Date – Hi Smiley, U look like tons of fun. Text u later. I have physical therapy now. Keep smiling.
Me – Sounds good.
Date – Hi Sue. Hi there. Hope ur having a good nite. Just watching the Voice on TV. What are you doing?
Me – I am watching the Bachelor!
Date – Holy Cow
Me – Most guys don’t understand it, but I think it is fun..
Date – That’s cool.
Me – What were you doing at Physical Therapy? Or, are you a therapist?
Date – I go for my back, had surgery last July. Getting better.
Me – Oh, sorry to hear that. Surgery is no fun, I have been through it too. What brought you to Frankfurt? (where he lives).
Date – I live with my Mom right now (first land mine).
Me – Do you like being back home?
Date – I do! Different being with Mom after so long but I really do. Only thing that is rough is my license is suspended until September (it is March by the way).
Me – Why?
Date – I got a DUI. .08 with 2 half glasses of wine. Ur going to run, right? (second land mine – and, isn’t that one glass of wine?)
Me – That is not a great set up for me. I am a city girl and you are in the burbs with no transportation.
Date – Sorry, I feel so terrible. Only good thing would be I am good hearted. Maybe I can take the train to see you?

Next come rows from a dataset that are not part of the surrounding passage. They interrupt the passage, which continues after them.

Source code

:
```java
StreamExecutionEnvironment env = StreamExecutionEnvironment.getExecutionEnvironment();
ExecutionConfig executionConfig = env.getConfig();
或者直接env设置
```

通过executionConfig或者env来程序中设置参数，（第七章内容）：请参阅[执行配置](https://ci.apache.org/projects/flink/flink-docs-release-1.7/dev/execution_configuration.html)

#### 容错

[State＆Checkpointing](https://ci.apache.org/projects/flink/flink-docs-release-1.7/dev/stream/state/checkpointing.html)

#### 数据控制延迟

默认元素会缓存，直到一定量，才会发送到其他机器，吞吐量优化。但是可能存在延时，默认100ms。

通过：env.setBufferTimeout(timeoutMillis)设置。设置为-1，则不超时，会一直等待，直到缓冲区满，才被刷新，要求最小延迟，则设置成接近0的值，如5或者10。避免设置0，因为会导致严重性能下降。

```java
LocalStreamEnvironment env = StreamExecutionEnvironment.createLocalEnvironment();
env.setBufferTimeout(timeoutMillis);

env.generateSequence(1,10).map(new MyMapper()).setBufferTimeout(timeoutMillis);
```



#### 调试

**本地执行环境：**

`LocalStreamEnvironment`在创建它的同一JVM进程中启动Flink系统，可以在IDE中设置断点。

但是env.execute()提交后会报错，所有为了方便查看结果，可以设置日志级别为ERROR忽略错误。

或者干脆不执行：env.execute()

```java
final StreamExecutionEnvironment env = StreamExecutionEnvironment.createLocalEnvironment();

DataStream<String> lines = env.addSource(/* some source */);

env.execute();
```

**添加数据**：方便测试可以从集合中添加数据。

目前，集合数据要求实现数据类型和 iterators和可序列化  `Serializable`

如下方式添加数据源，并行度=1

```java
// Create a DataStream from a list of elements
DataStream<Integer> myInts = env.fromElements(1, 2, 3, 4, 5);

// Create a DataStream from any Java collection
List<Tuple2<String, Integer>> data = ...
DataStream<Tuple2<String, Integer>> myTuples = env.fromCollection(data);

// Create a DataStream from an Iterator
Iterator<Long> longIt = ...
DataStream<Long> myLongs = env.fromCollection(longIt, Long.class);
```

Me – But then I couldn’t visit you because you live with your Mom? It is just a little weird for me.
Date – But, my Mom and I have a very large townhome. The upstairs is all mine.
Me – What do you do for a living?
Date – I am a property manager, at least let me take you to dinner.
(note – I wanted to say, a manager of your Mom’s house? But, I refrained).
Me – Would I have to drive out by you?
Date – no, I could take the train – I do that a lot.
Me – OK, let me know when.
Date – Send me a picture.
Me – of what?
Date – You.
Me – There are plenty of pictures on my profile?
Date – I want one of you without clothes on. (third landmine)
Me – C R E E P Y.
Date – I know, but some girls do that I’m told. I want the picture on my phone.
Me – I don’t think we are a match.
Date – OK, take care.
Date – (a couple of days later after a couple more glasses of half wine I am sure), Have you changed your mind about the picture?
Me – Delete and block…
Lesson learned? I know dating is a game of numbers. This dude must get some girls to send him pictures or he wouldn’t ask. Don’t be that girl!